As regras para as embalagens também variam –alguns estados exigem que resistam a crianças, outros determinam que haja avisos sobre perigos. West já enfrentou problemas para importar seus “pipes” da China, pois o governo federal os classifica como parafernália para uso de drogas. Conta no banco e seguro também são problemas, dado que as companhias do ramo com atuação nacional rejeitam empresas de maconha.
Apesar dos desafios, seis anos de legalização no Colorado mostraram que os maiores medos relativos à liberação da cânabis não se realizaram: levantamento de 2017 mostra que o uso de maconha nos 30 dias anteriores à pesquisa se manteve estável em torno de 19% entre estudantes do ensino médio; entre adultos, houve aumento da proporção dos que usam, de 13,6% em 2014 para 15,5% em 2017.
Acidentes de trânsito e internações relacionadas à droga tampouco dispararam, segundo dados de um relatório preparado pelo governo do Colorado em 2018, no quinto ano após a lei que legalizou a substância.

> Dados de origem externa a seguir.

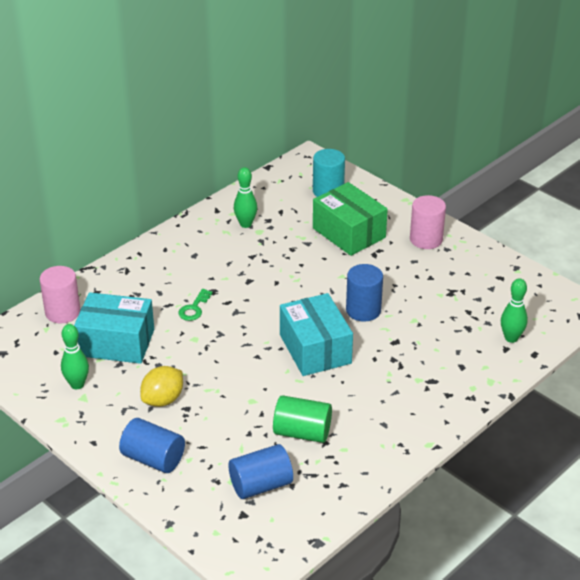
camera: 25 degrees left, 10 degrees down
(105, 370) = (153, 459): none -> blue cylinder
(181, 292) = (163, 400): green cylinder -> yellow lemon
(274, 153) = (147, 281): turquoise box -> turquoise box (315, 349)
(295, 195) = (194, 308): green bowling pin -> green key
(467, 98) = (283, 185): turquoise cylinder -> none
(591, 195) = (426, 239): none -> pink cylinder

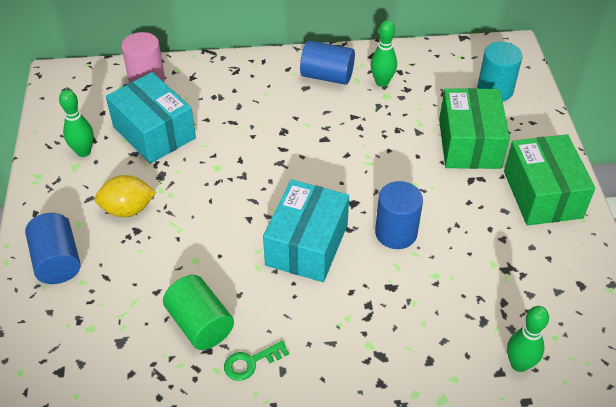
camera: 40 degrees right, 10 degrees up
(194, 308) = (249, 138): green key -> green key (250, 362)
(261, 485) = (106, 352): blue cylinder -> blue cylinder (327, 76)
(426, 239) = (542, 194): pink cylinder -> green box

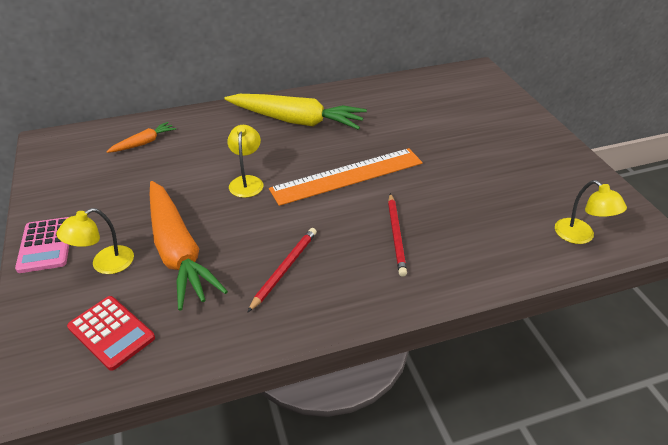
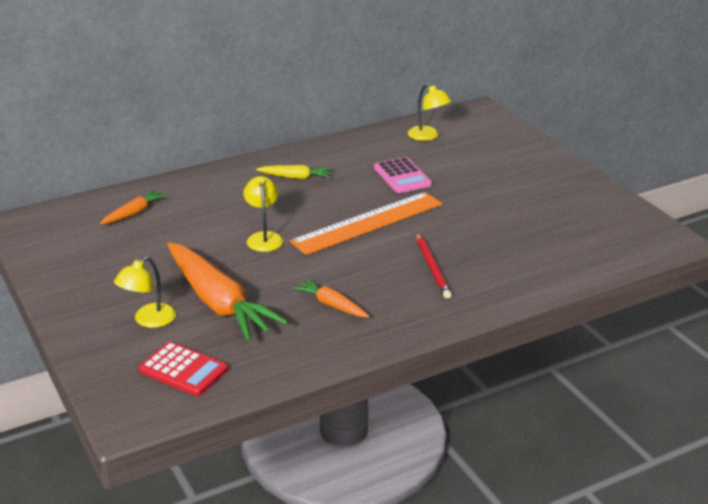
camera: 10 degrees left, 10 degrees down
(46, 245) = (77, 312): pink calculator -> pink calculator (402, 176)
(284, 269) = (331, 305): red pencil -> orange carrot
(296, 121) = (295, 177): yellow carrot -> yellow carrot, size x0.47
(580, 236) = (609, 251): yellow lamp -> yellow lamp (428, 136)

A pandemia do coronavírus trouxe maior aceitação, com mais gente convencida de que a planta pode ajudar a lidar com consequências do isolamento social como ansiedade, depressão e alterações no sono. Mais tempo em casa, único lugar em que é legalmente permitido consumir maconha no estado, também significa mais oportunidades de consumo.
No Colorado, o setor foi considerado essencial e fábricas e lojas ficaram abertas. As vendas online, que antes eram vetadas, foram liberadas –sem delivery; é preciso ir buscar seus produtos na loja. De janeiro a maio, na comparação com mesmo período de 2019, as vendas subiram 23%.